Donald Trump insisted Saturday Mike Pence, the Indiana governor he picked as his running mate, was his “first choice” and called him a “solid, solid person”.
The presumptive Republican presidential nominees may still have been trying to convince himself that he had made the right choice. He wasn’t sure up until Thursday, the day before he was expected to announce his vice-presidential pick.
But the word was already out. In a state of panic Trump is said to have asked his closest advisers if there was a way to get out of it, and go with one of the others on his shortlist.
The 57-year-old Pence is most unlike Trump. He is understated where Trump is over the top, he keeps a low-profile while the real-estate magnate is all about himself, all the time.
And many had not even heard of Pence despite a long career in politics. A recent poll showed 74% Americans had not heard of him enough to form an opinion of him.
In another poll, a combined 68% of the respondents had either not heard of him or didn’t have an opinion about him. No wonder Trump seemed uncertain.
Trump was also weighing former speaker Newt Gingrich and New Jersey governor Chris Christie, who turned an early backer after dropping out of the race for the White House.
Both men are known around the country, perhaps as much as Trump himself — Gingrich ran for the Republican ticket in 2012 against Mitt Romney.
Christie built a reputation as a tough-talking governor who hurled headlong into confrontations, not very unlike Trump, who, in fact, turned out to be better at it.
Pence, on the other hand, seems cut from a different cloth. He is quiet, generally non-controversial, and quick to back out of confrontations as he did on a 2015 anti-gay and lesbian order.

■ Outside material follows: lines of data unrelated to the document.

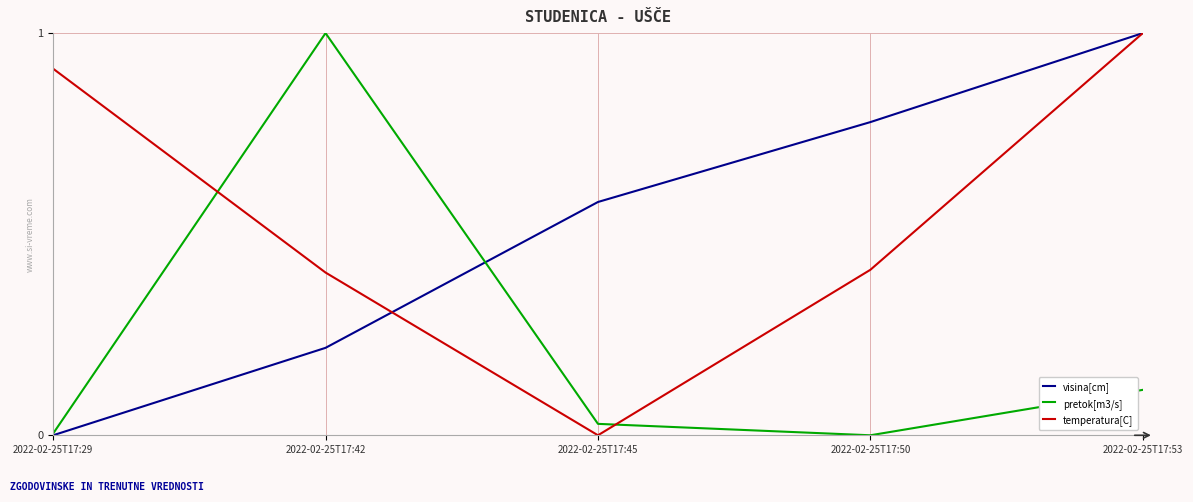

In pretok[m3/s], how many points are lower than both neighbors (excluding endpoints)?

1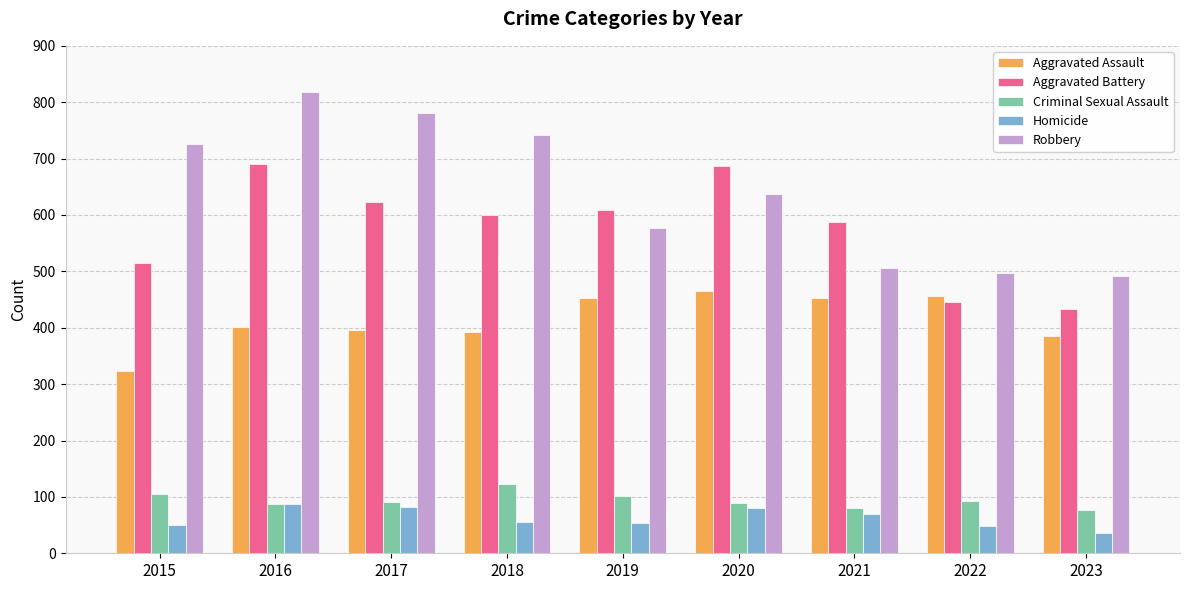

What is the maximum value shown in the chart?

819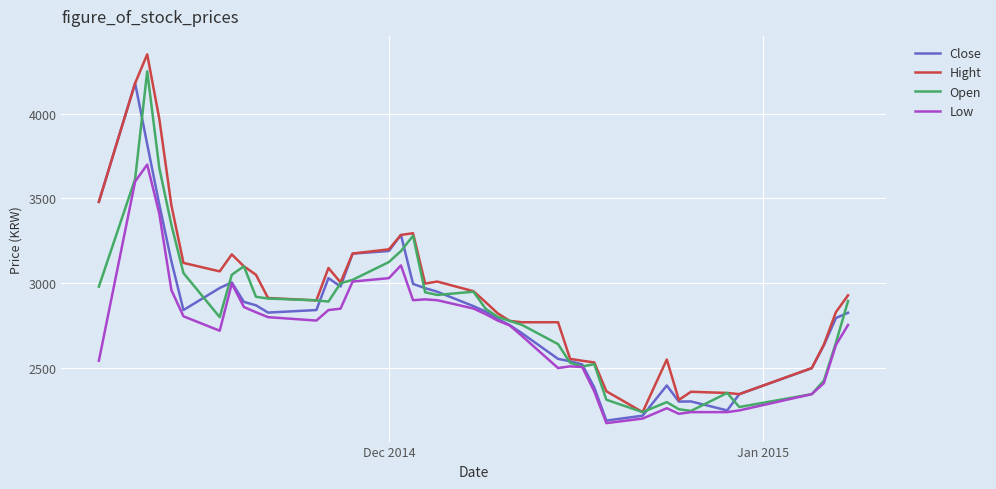

List the series in order of their peak value, lowest first.

Low, Close, Open, Hight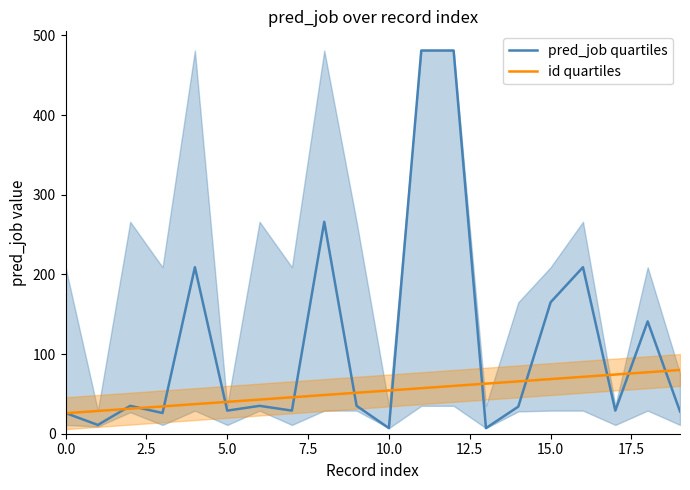

Which series ends up on top after the final intersection of pred_job quartiles and id quartiles?

id quartiles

Within a week of signing into law a legislation that allowed Indiana businesses to turn away gay and lesbian customers, he backed down in the face of a country-wide backlash.

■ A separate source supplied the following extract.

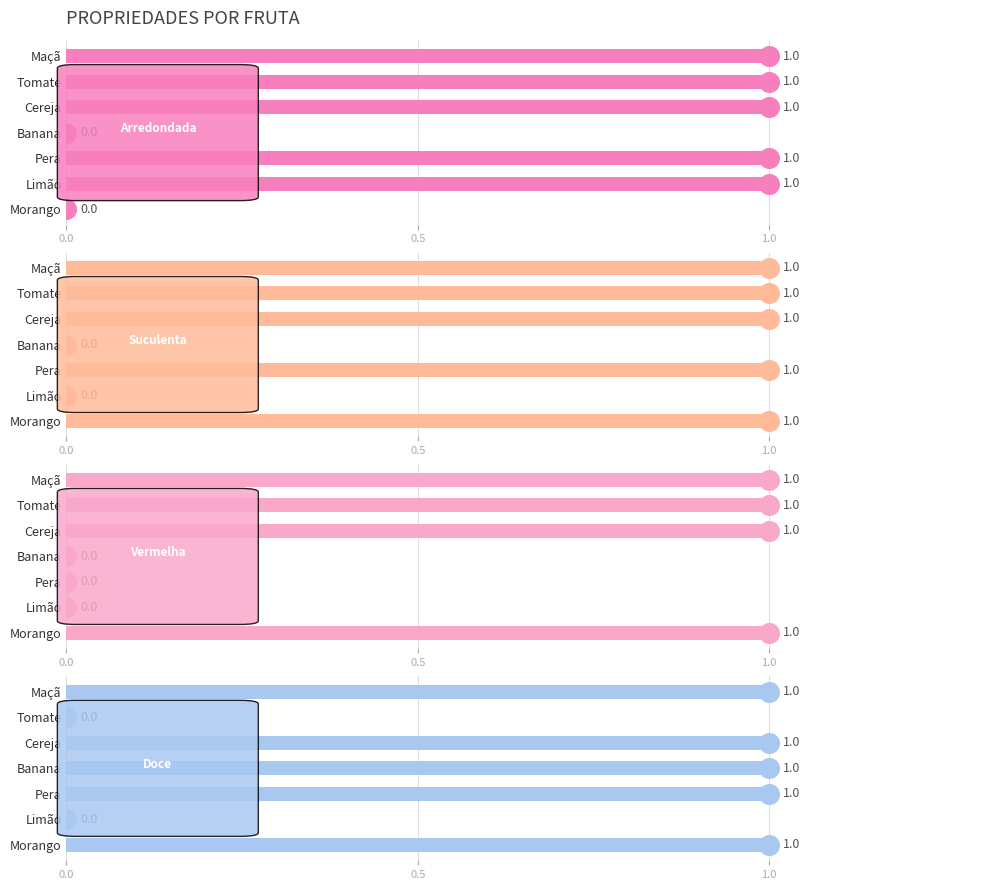

What are all the series names shown in the legend?

Arredondada, Suculenta, Vermelha, Doce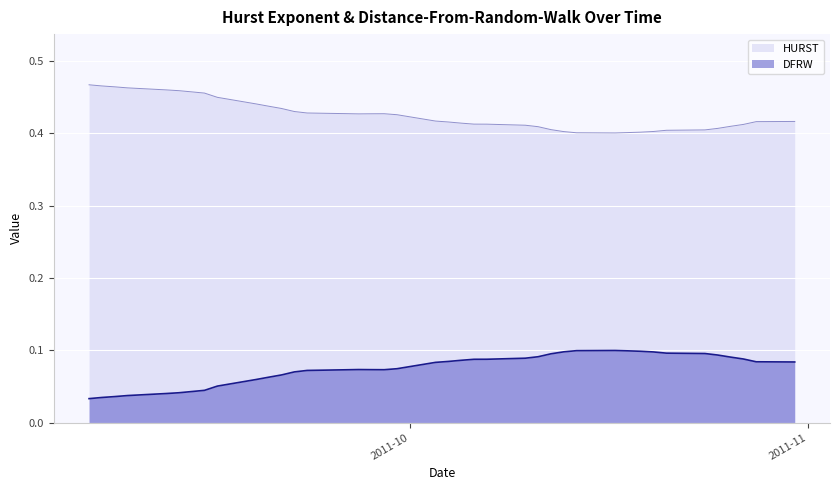

True or false: DFRW and HURST cross at least once.

False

Pence is opposed to same-sex marriages and abortions. He doesn’t believe in climate change. And unlike Trump, he is an avowed supporter of multi-nation trade deals.
He is a “pretty basic guy”, Pence said about himself accepting Trump’s offer Saturday, and went on to describe himself as “Christian, conservative and Republican, in that order”.
But he wasn’t always a Republican. Heroes of his youth, he said, were John F Kennedy, the Democratic president, and Martin Luther King Jr, the civil rights movement leader.
“I actually started politics in the other party,” he said. That was probably neither surprising nor hard to imagine as he came from a family of Irish immigrants who were Democrats
But when he came of age, in his telling of his political transformation, he found Ronald Reagan, a Republican, and was “inspired by the ideals and eloquence of our fortieth president”.
After a brief stint as a lawyer, Pence began seeking public office but lost his first two runs for the House of Representatives, and came under a cloud for using campaign fund for personal use.
Chastened by the scandal — which led to the use of campaign funds for personal use declared as illegal — he conducted a state-wide apology tour.
Pence finally entered the House in 2001. He went on to serve six terms before running for governor, and won in 2012, the year President Barack Obama won his second term.
And as he was getting ready to run for a second term, he got a call from Trump Wednesday and was soon on the Republican ticket after a whirlwind screening process.